NotFittedError If the attributes are not found.

pairwise_kernels

function pairwise_kernels
val pairwise_kernels :
  ?y:[>`ArrayLike] Np.Obj.t ->
  ?metric:[`S of string | `Callable of Py.Object.t] ->
  ?filter_params:bool ->
  ?n_jobs:int ->
  ?kwds:(string * Py.Object.t) list ->
  x:[`Arr of [>`ArrayLike] Np.Obj.t | `Otherwise of Py.Object.t] ->
  unit ->
  [>`ArrayLike] Np.Obj.t

Compute the kernel between arrays X and optional array Y.

This method takes either a vector array or a kernel matrix, and returns a kernel matrix. If the input is a vector array, the kernels are computed. If the input is a kernel matrix, it is returned instead.

This method provides a safe way to take a kernel matrix as input, while preserving compatibility with many other algorithms that take a vector array.

If Y is given (default is None), then the returned matrix is the pairwise kernel between the arrays from both X and Y.

Valid values for metric are: ['additive_chi2', 'chi2', 'linear', 'poly', 'polynomial', 'rbf', 'laplacian', 'sigmoid', 'cosine']

Read more in the :ref:User Guide <metrics>.

Parameters

  • X : array [n_samples_a, n_samples_a] if metric == 'precomputed', or, [n_samples_a, n_features] otherwise Array of pairwise kernels between samples, or a feature array.
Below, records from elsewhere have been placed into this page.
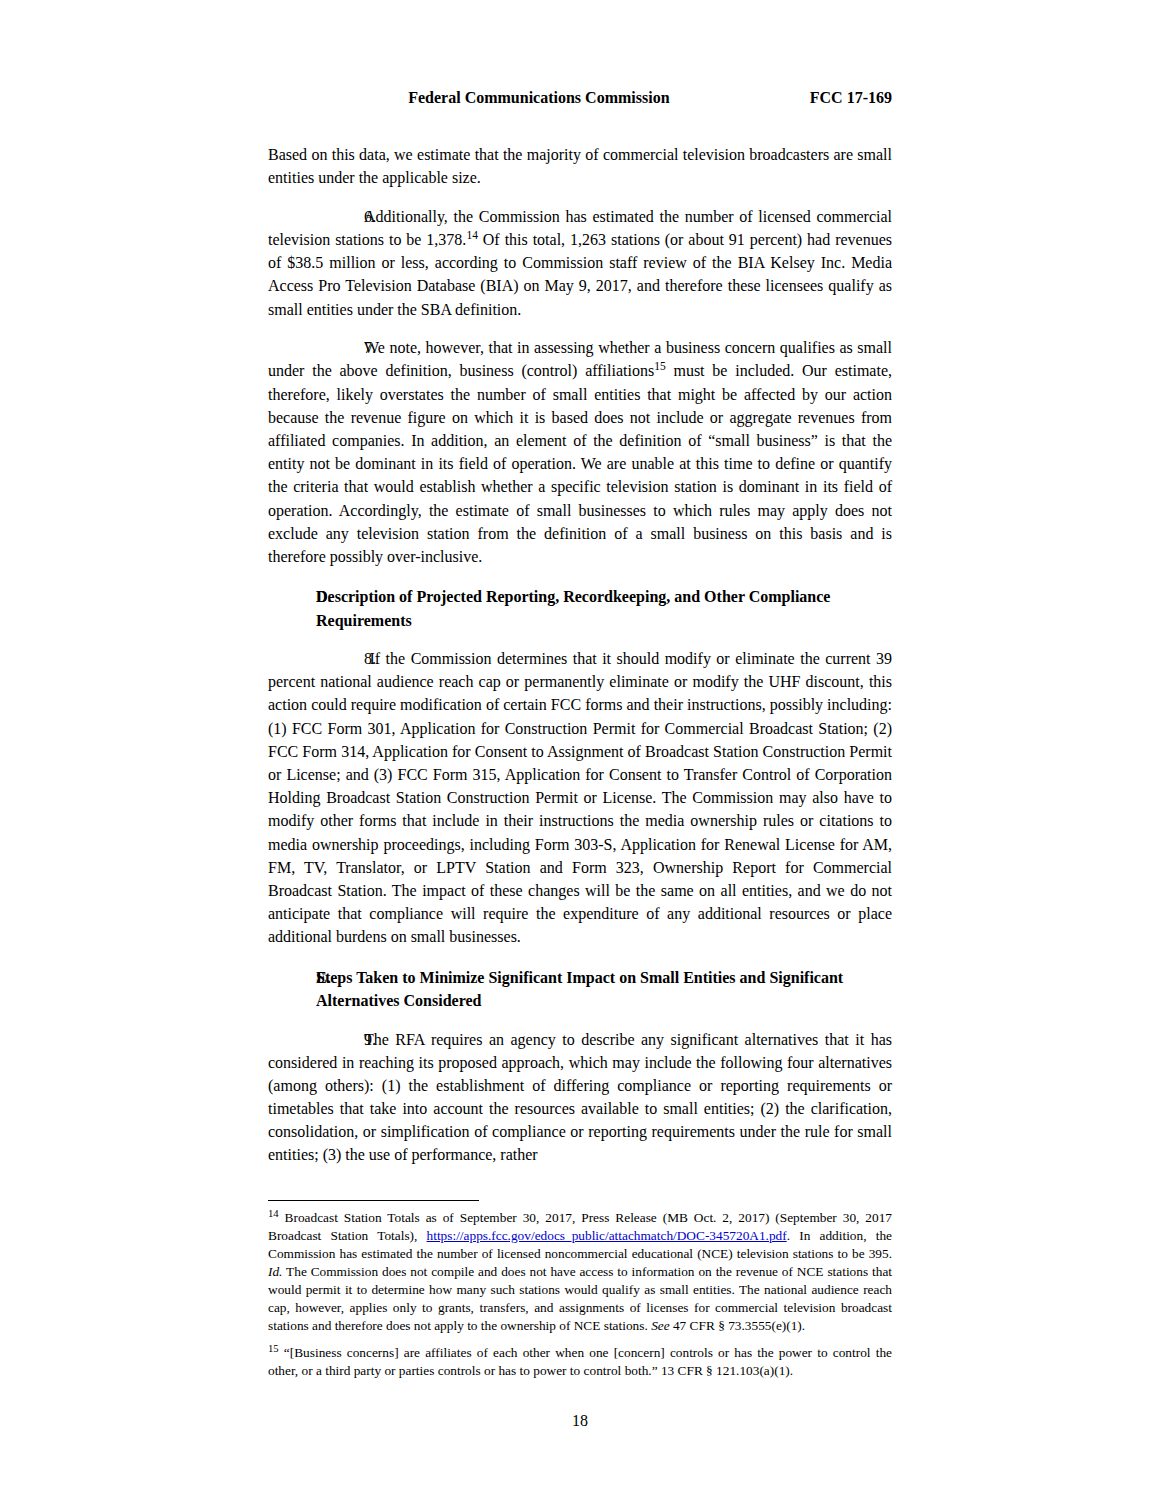Federal Communications Commission
FCC 17-169
Based on this data, we estimate that the majority of commercial television broadcasters are small entities under the applicable size.
6. Additionally, the Commission has estimated the number of licensed commercial television stations to be 1,378.14 Of this total, 1,263 stations (or about 91 percent) had revenues of $38.5 million or less, according to Commission staff review of the BIA Kelsey Inc. Media Access Pro Television Database (BIA) on May 9, 2017, and therefore these licensees qualify as small entities under the SBA definition.
7. We note, however, that in assessing whether a business concern qualifies as small under the above definition, business (control) affiliations15 must be included. Our estimate, therefore, likely overstates the number of small entities that might be affected by our action because the revenue figure on which it is based does not include or aggregate revenues from affiliated companies. In addition, an element of the definition of “small business” is that the entity not be dominant in its field of operation. We are unable at this time to define or quantify the criteria that would establish whether a specific television station is dominant in its field of operation. Accordingly, the estimate of small businesses to which rules may apply does not exclude any television station from the definition of a small business on this basis and is therefore possibly over-inclusive.
D.
Description of Projected Reporting, Recordkeeping, and Other Compliance Requirements
8. If the Commission determines that it should modify or eliminate the current 39 percent national audience reach cap or permanently eliminate or modify the UHF discount, this action could require modification of certain FCC forms and their instructions, possibly including: (1) FCC Form 301, Application for Construction Permit for Commercial Broadcast Station; (2) FCC Form 314, Application for Consent to Assignment of Broadcast Station Construction Permit or License; and (3) FCC Form 315, Application for Consent to Transfer Control of Corporation Holding Broadcast Station Construction Permit or License. The Commission may also have to modify other forms that include in their instructions the media ownership rules or citations to media ownership proceedings, including Form 303-S, Application for Renewal License for AM, FM, TV, Translator, or LPTV Station and Form 323, Ownership Report for Commercial Broadcast Station. The impact of these changes will be the same on all entities, and we do not anticipate that compliance will require the expenditure of any additional resources or place additional burdens on small businesses.
E.
Steps Taken to Minimize Significant Impact on Small Entities and Significant Alternatives Considered
9. The RFA requires an agency to describe any significant alternatives that it has considered in reaching its proposed approach, which may include the following four alternatives (among others): (1) the establishment of differing compliance or reporting requirements or timetables that take into account the resources available to small entities; (2) the clarification, consolidation, or simplification of compliance or reporting requirements under the rule for small entities; (3) the use of performance, rather
14 Broadcast Station Totals as of September 30, 2017, Press Release (MB Oct. 2, 2017) (September 30, 2017 Broadcast Station Totals), https://apps.fcc.gov/edocs_public/attachmatch/DOC-345720A1.pdf. In addition, the Commission has estimated the number of licensed noncommercial educational (NCE) television stations to be 395. Id. The Commission does not compile and does not have access to information on the revenue of NCE stations that would permit it to determine how many such stations would qualify as small entities. The national audience reach cap, however, applies only to grants, transfers, and assignments of licenses for commercial television broadcast stations and therefore does not apply to the ownership of NCE stations. See 47 CFR § 73.3555(e)(1).
15 “[Business concerns] are affiliates of each other when one [concern] controls or has the power to control the other, or a third party or parties controls or has to power to control both.” 13 CFR § 121.103(a)(1).
18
  • Y : array [n_samples_b, n_features] A second feature array only if X has shape [n_samples_a, n_features].

  • metric : string, or callable The metric to use when calculating kernel between instances in a feature array. If metric is a string, it must be one of the metrics in pairwise.PAIRWISE_KERNEL_FUNCTIONS. If metric is 'precomputed', X is assumed to be a kernel matrix. Alternatively, if metric is a callable function, it is called on each pair of instances (rows) and the resulting value recorded. The callable should take two rows from X as input and return the corresponding kernel value as a single number. This means that callables from :mod:sklearn.metrics.pairwise are not allowed, as they operate on matrices, not single samples. Use the string identifying the kernel instead.

  • filter_params : boolean Whether to filter invalid parameters or not.

  • n_jobs : int or None, optional (default=None) The number of jobs to use for the computation. This works by breaking down the pairwise matrix into n_jobs even slices and computing them in parallel.

    None means 1 unless in a :obj:joblib.parallel_backend context. -1 means using all processors. See :term:Glossary <n_jobs> for more details.

  • **kwds : optional keyword parameters Any further parameters are passed directly to the kernel function.

Returns

  • K : array [n_samples_a, n_samples_a] or [n_samples_a, n_samples_b] A kernel matrix K such that K_{i, j} is the kernel between the ith and jth vectors of the given matrix X, if Y is None. If Y is not None, then K_{i, j} is the kernel between the ith array from X and the jth array from Y.

Notes

If metric is 'precomputed', Y is ignored and X is returned.